Two weeks after Dick Subber retired from the Clementon post office in 1986, he got to work.
He began volunteering at Kennedy Health System's Washington Township campus, where he has contributed 7,500 hours of service in the last 27 years.
He is one of only two World War II veterans in Kennedy's volunteer corps and is still going strong at 88.
"Dick keeps the files organized and he keeps me organized," says Lisa Fedorick, corporate manager for volunteer services.
Subber can be found in her office between 7 a.m. and 2 p.m. every Thursday "without fail. . . . I could not do this job without him," Fedorick adds.
"When Lisa gives me something to do, I do it," Subber says. "I'm a doer, I guess. I just like to be busy."
During National Volunteer Week, for which we can thank Richard Nixon, a great way to thank all volunteers is to spotlight one who's exemplary - as Kennedy is doing in its next newsletter with a story about Subber.
"Just like in the Army, I don't do anything special," says Subber ("rhymes with rubber"), who's a master of the matter-of-fact. "I do my job the best I can."
In 1951, he moved from North Philly to Deptford with his wife, Jean. They met as teenagers, before he went off to serve with the Army in Europe during World War II.

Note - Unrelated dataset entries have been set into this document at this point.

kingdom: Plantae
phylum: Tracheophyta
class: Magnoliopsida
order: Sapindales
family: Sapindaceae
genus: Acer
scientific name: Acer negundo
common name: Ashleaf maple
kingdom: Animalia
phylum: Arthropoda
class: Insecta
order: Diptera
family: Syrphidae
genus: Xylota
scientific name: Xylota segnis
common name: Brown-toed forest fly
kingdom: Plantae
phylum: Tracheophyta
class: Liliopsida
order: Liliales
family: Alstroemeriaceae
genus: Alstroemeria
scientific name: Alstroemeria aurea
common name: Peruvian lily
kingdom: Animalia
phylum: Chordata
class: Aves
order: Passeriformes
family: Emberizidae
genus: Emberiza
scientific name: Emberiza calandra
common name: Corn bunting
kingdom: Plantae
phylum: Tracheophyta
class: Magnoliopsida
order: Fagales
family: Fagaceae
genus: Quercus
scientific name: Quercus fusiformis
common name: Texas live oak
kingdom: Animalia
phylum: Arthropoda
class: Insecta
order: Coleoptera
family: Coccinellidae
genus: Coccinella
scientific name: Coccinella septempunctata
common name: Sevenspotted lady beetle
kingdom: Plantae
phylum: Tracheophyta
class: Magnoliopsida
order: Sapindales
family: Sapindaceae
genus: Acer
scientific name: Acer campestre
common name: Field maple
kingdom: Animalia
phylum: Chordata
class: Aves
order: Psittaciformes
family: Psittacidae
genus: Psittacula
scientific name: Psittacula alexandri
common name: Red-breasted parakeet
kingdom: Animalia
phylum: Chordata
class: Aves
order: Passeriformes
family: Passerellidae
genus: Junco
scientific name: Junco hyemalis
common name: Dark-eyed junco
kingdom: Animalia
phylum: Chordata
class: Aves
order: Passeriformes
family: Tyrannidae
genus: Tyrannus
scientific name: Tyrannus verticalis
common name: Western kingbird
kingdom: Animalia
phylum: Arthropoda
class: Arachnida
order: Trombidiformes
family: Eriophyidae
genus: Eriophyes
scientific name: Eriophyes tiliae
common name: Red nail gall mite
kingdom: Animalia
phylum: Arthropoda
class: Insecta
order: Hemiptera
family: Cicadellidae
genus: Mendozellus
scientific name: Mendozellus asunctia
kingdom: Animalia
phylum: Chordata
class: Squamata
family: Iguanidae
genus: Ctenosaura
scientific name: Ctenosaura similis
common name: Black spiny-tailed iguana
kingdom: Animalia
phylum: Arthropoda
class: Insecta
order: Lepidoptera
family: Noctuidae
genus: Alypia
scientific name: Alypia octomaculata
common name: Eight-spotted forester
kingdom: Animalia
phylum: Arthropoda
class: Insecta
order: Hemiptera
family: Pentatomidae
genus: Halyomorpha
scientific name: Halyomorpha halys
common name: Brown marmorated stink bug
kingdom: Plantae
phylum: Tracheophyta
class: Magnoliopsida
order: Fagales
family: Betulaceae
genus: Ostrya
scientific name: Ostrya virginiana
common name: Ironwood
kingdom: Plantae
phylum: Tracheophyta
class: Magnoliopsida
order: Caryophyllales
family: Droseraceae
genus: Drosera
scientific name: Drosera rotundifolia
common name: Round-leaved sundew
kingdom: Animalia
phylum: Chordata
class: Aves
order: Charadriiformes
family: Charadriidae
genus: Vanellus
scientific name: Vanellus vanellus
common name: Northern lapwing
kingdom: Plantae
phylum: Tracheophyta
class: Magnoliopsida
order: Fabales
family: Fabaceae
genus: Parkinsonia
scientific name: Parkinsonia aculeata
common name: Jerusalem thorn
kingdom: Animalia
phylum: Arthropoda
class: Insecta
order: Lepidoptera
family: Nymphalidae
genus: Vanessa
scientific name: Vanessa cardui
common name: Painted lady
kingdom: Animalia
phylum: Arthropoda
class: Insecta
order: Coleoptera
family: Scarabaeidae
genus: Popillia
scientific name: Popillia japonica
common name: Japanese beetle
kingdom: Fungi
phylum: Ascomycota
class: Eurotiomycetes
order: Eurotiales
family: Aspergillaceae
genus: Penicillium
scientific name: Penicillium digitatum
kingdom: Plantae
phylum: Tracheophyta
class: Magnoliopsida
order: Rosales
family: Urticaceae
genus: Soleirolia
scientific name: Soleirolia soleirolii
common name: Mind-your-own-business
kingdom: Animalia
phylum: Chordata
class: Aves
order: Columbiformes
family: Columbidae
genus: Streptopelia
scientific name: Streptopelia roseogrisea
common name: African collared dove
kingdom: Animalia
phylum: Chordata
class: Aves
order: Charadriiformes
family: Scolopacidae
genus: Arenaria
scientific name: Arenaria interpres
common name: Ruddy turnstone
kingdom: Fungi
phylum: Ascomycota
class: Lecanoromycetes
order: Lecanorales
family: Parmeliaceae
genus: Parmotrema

He was assigned to the Signal Corps; they got married while he was home on leave. The couple have three children, three grandchildren, and two great-grandchildren. In July, they will celebrate their 68th wedding anniversary.
Subber, an active Mason since 1968, "has always been a very, very giving person," Jean, 86, tells me by phone. "And I'm not just saying that because he's standing two feet from me."
A former Kennedy volunteer herself, she notes that she and her husband also have helped out at local Red Cross blood drives. "We've always appreciated what other people do for us," Jean says.
Subber began his volunteer career at Kennedy in food services, preparing sandwiches and other cold items for patients.
He transferred to human resources in 2002 and now oversees the time sheets and other records of about 90 adult volunteers.
Kennedy has upward of 400 adult and student volunteers among its Washington Township, Cherry Hill, and Stratford campuses.
Most work in clerical capacities, although a new "patient-ambassador" corps offers companion services to patients.
And Subber "helps me pull this off," Fedorick says. "One of the highest compliments I can pay him is, he's just a genuinely good person. He's dedicated. And I'm privileged."
Subber is not Kennedy's oldest volunteer - one is 90, another recently retired at 93 - but he has no plans to step down.
"I don't feel like I'm 88," says Subber, who will be 89 in August. "Occasionally, I wake up and realize I am, but I still have plenty of energy, I feel good, and the good Lord lets me wake up every morning.
"I've had a very fortunate life," Subber adds. "I just feel I have to give something back.
"To have something like this [recognition] happen is totally a surprise. Who am I? I'm just another guy that does his job."